To solve the problem, we need to find the rate of increase of the curved surface area of a spherical balloon when its radius is 5 cm, given that the volume is increasing at a rate of 25 cm³/sec. ### Step 1: Write down the formulas for volume and surface area of a sphere. The volume \( V \) of a sphere is given by the formula: \[ V = \frac{4}{3} \pi r^3 \] The curved surface area \( A \) of a sphere is given by the formula: \[ A = 4 \pi r^2 \] ### Step 2: Differentiate the volume with respect to time. We need to differentiate the volume with respect to time \( t \): \[ \frac{dV}{dt} = \frac{d}{dt} \left( \frac{4}{3} \pi r^3 \right) \] Using the chain rule, we get: \[ \frac{dV}{dt} = 4 \pi r^2 \frac{dr}{dt} \] ### Step 3: Substitute the known values. We know that \( \frac{dV}{dt} = 25 \, \text{cm}^3/\text{sec} \) and \( r = 5 \, \text{cm} \). Substitute these values into the equation: \[ 25 = 4 \pi (5^2) \frac{dr}{dt} \] Calculating \( 5^2 \): \[ 25 = 4 \pi (25) \frac{dr}{dt} \] Simplifying: \[ 25 = 100 \pi \frac{dr}{dt} \] ### Step 4: Solve for \( \frac{dr}{dt} \). Rearranging the equation gives: \[ \frac{dr}{dt} = \frac{25}{100 \pi} = \frac{1}{4 \pi} \, \text{cm/sec} \] ### Step 5: Differentiate the surface area with respect to time. Now, we differentiate the surface area with respect to time: \[ \frac{dA}{dt} = \frac{d}{dt} (4 \pi r^2) = 8 \pi r \frac{dr}{dt} \] ### Step 6: Substitute \( r \) and \( \frac{dr}{dt} \) into the surface area derivative.
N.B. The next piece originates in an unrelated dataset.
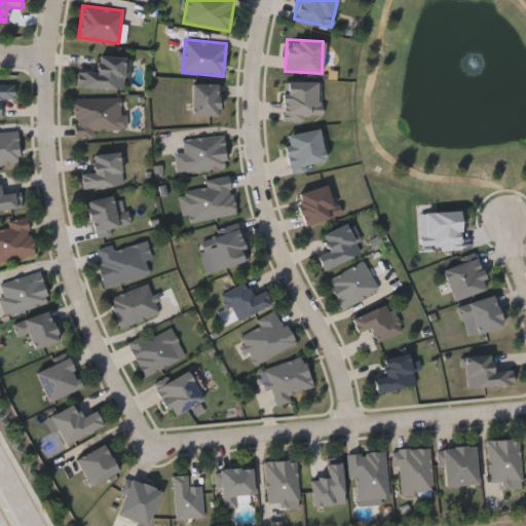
[(96,71),(97,54),(126,57),(123,90),(76,87),(77,70),(96,71)]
Substituting \( r = 5 \, \text{cm} \) and \( \frac{dr}{dt} = \frac{1}{4 \pi} \): \[ \frac{dA}{dt} = 8 \pi (5) \left( \frac{1}{4 \pi} \right) \] Simplifying: \[ \frac{dA}{dt} = 8 \cdot 5 \cdot \frac{1}{4} = 10 \, \text{cm}^2/\text{sec} \] ### Final Result: The rate of increase of the curved surface area of the balloon when the radius is 5 cm is: \[ \frac{dA}{dt} = 10 \, \text{cm}^2/\text{sec} \] ---